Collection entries
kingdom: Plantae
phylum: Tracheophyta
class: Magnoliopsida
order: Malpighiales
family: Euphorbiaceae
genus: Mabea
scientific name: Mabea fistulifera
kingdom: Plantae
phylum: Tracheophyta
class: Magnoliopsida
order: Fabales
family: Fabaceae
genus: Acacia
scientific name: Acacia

--

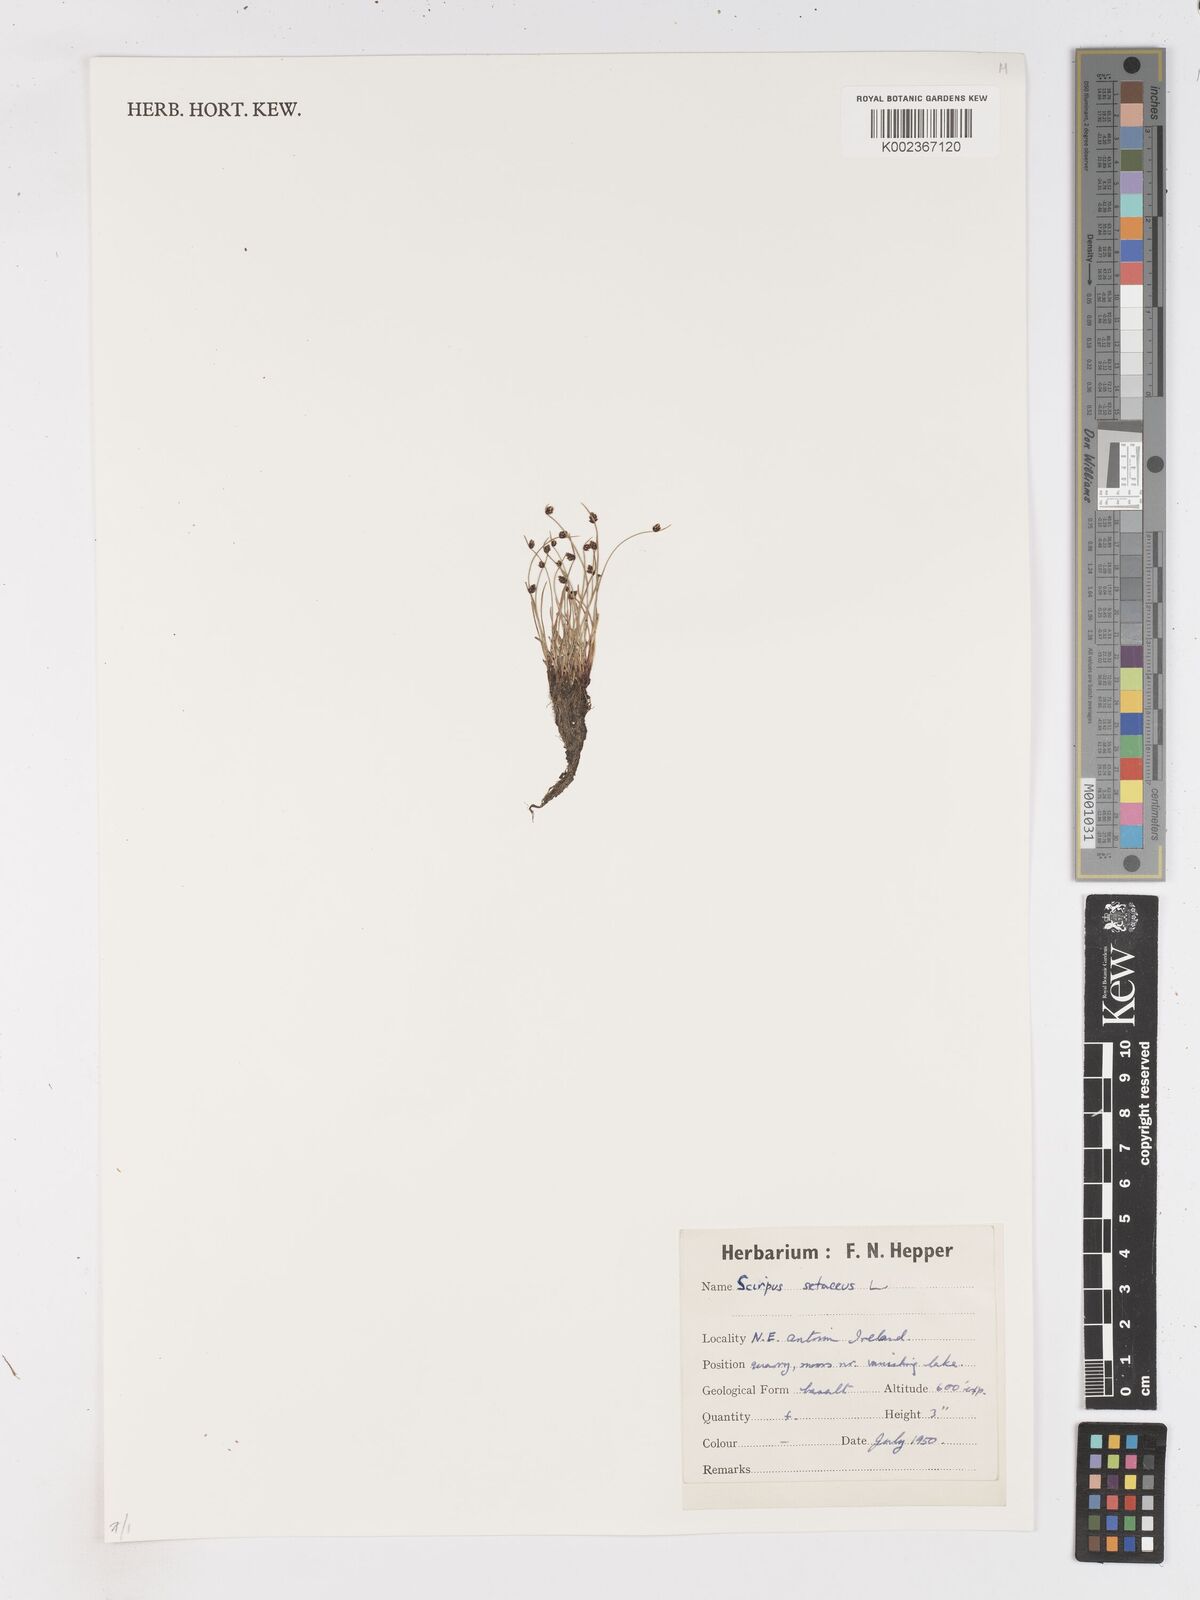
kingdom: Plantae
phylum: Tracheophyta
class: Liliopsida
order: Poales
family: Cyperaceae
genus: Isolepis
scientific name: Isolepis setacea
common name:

--

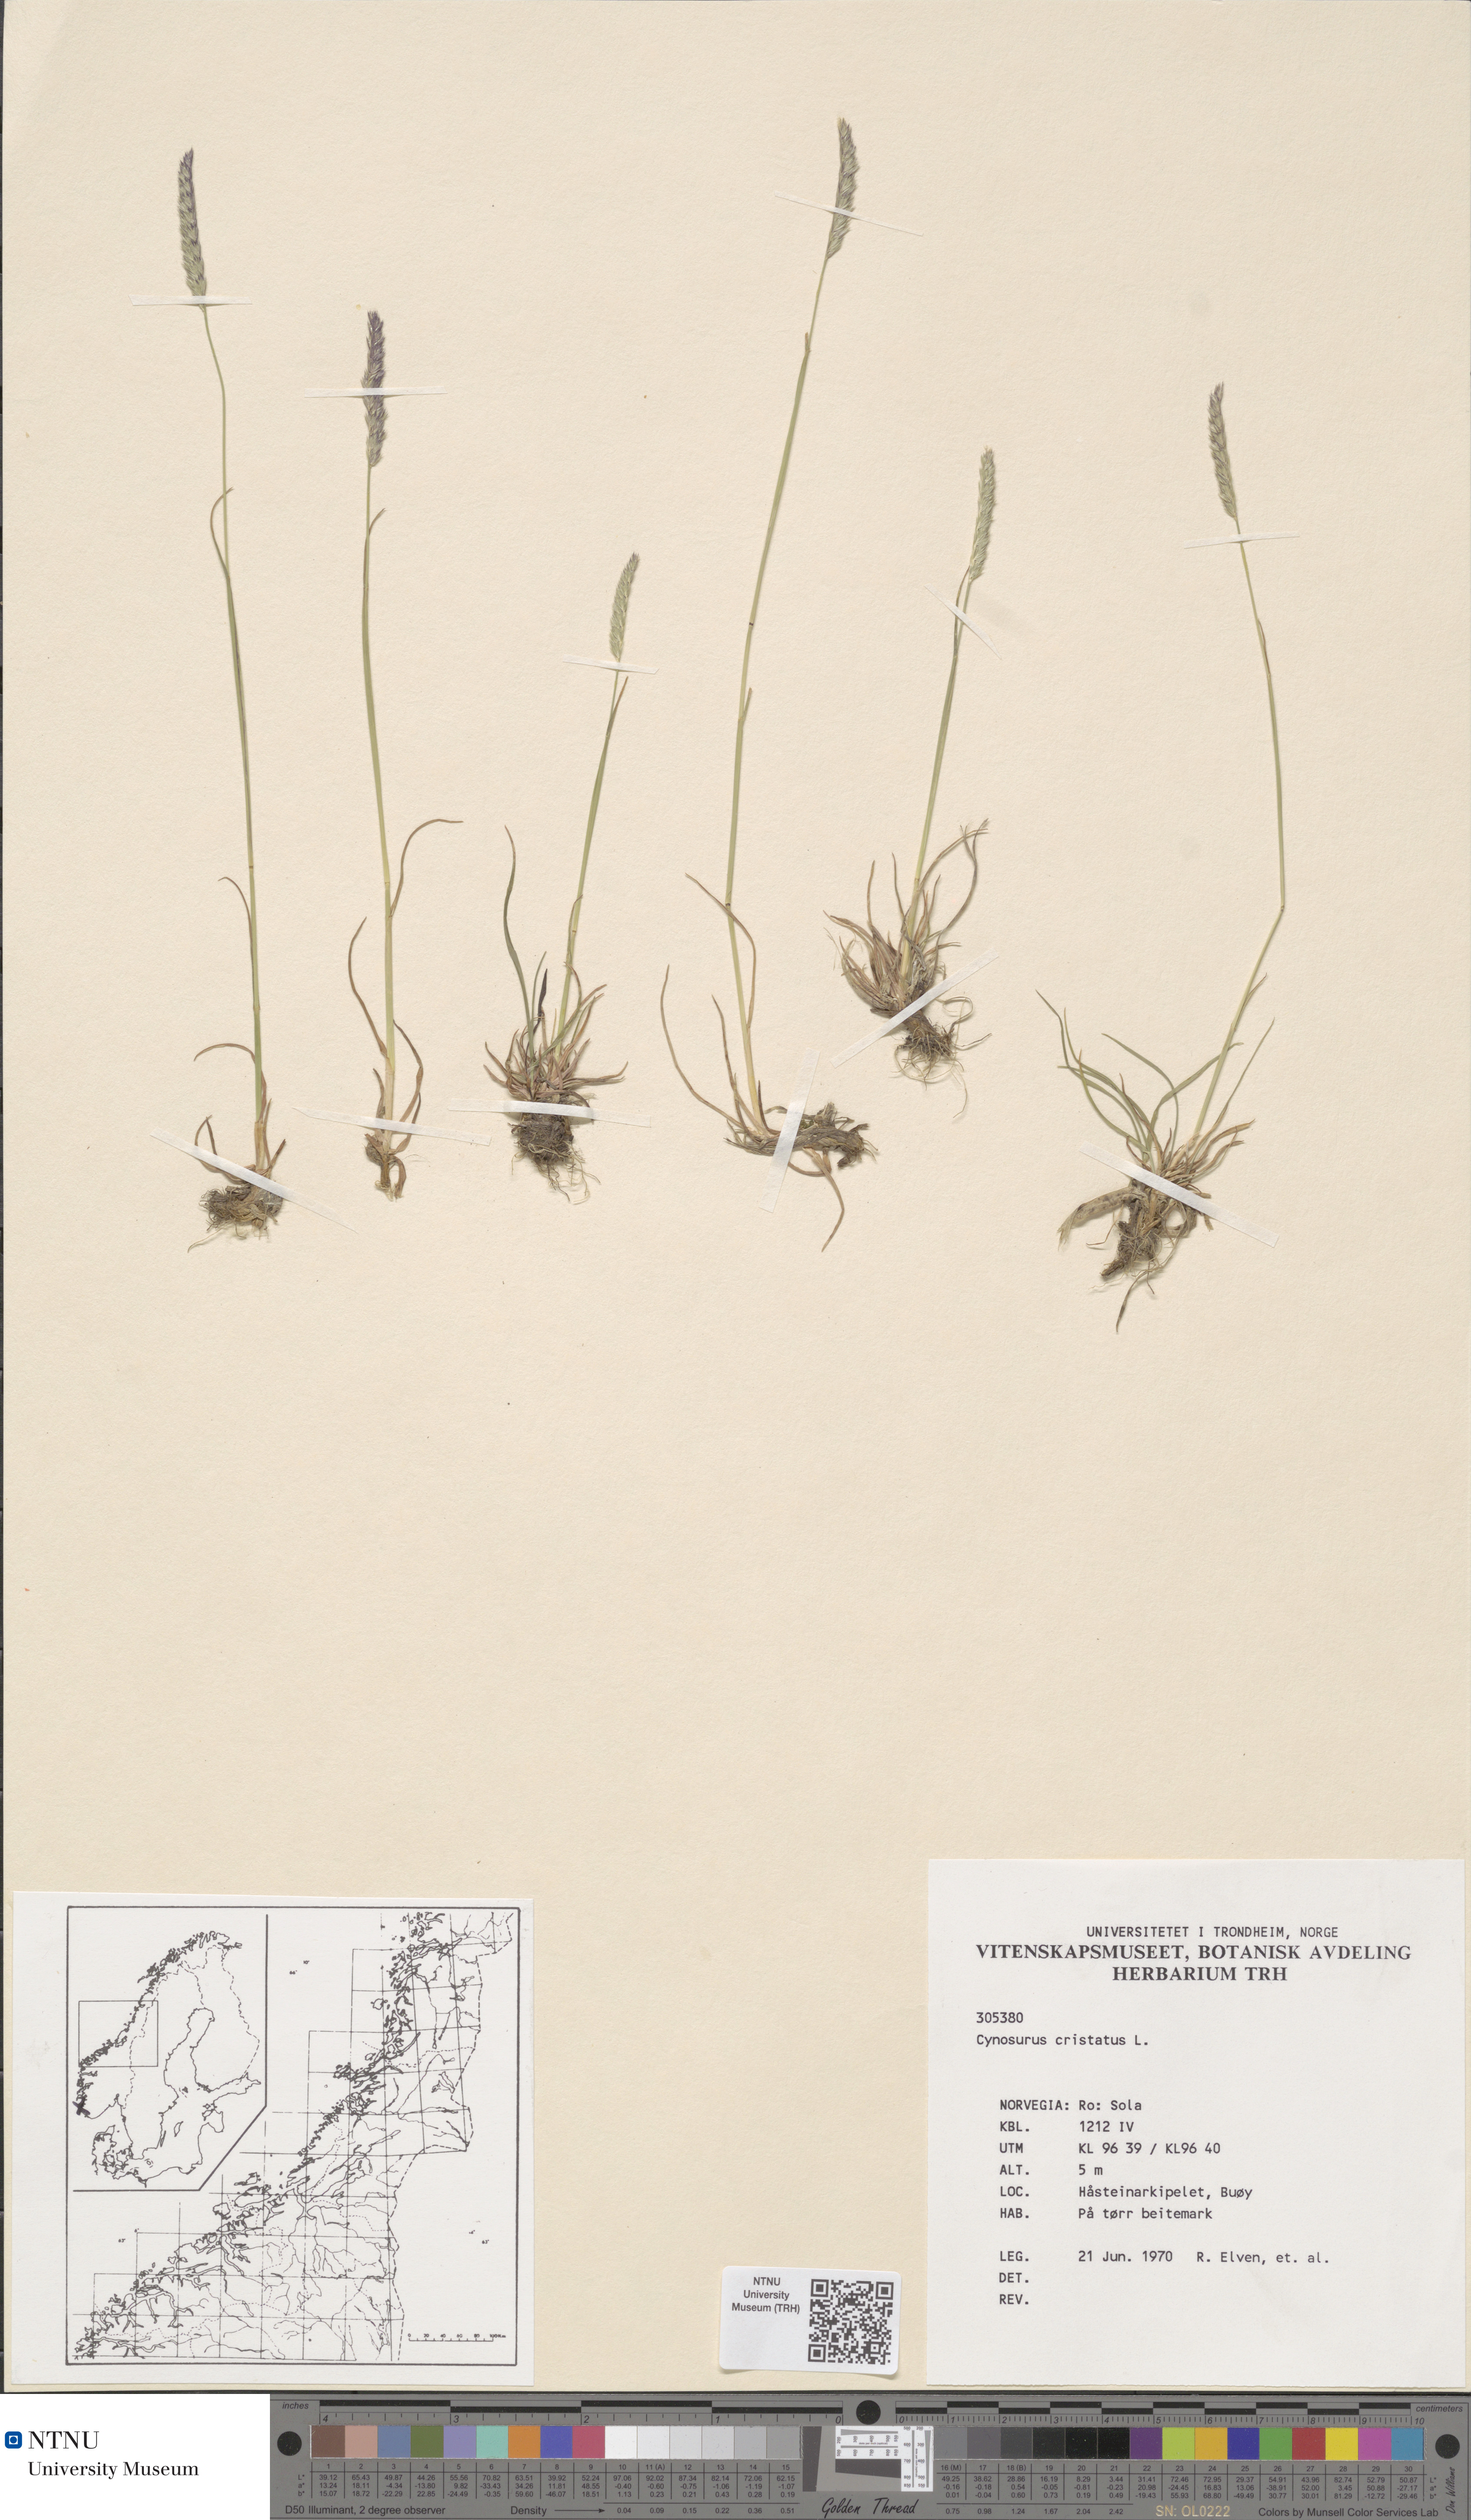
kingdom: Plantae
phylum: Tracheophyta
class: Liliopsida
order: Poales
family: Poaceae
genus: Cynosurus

**WRITTEN INSTRUCTION**
Quote the part of the items that opens with the line containing "order: Malpighiales" and closes with the line containing "genus: Acacia", both lines included.

**RESULT OF THE EXERCISE**
order: Malpighiales
family: Euphorbiaceae
genus: Mabea
scientific name: Mabea fistulifera
kingdom: Plantae
phylum: Tracheophyta
class: Magnoliopsida
order: Fabales
family: Fabaceae
genus: Acacia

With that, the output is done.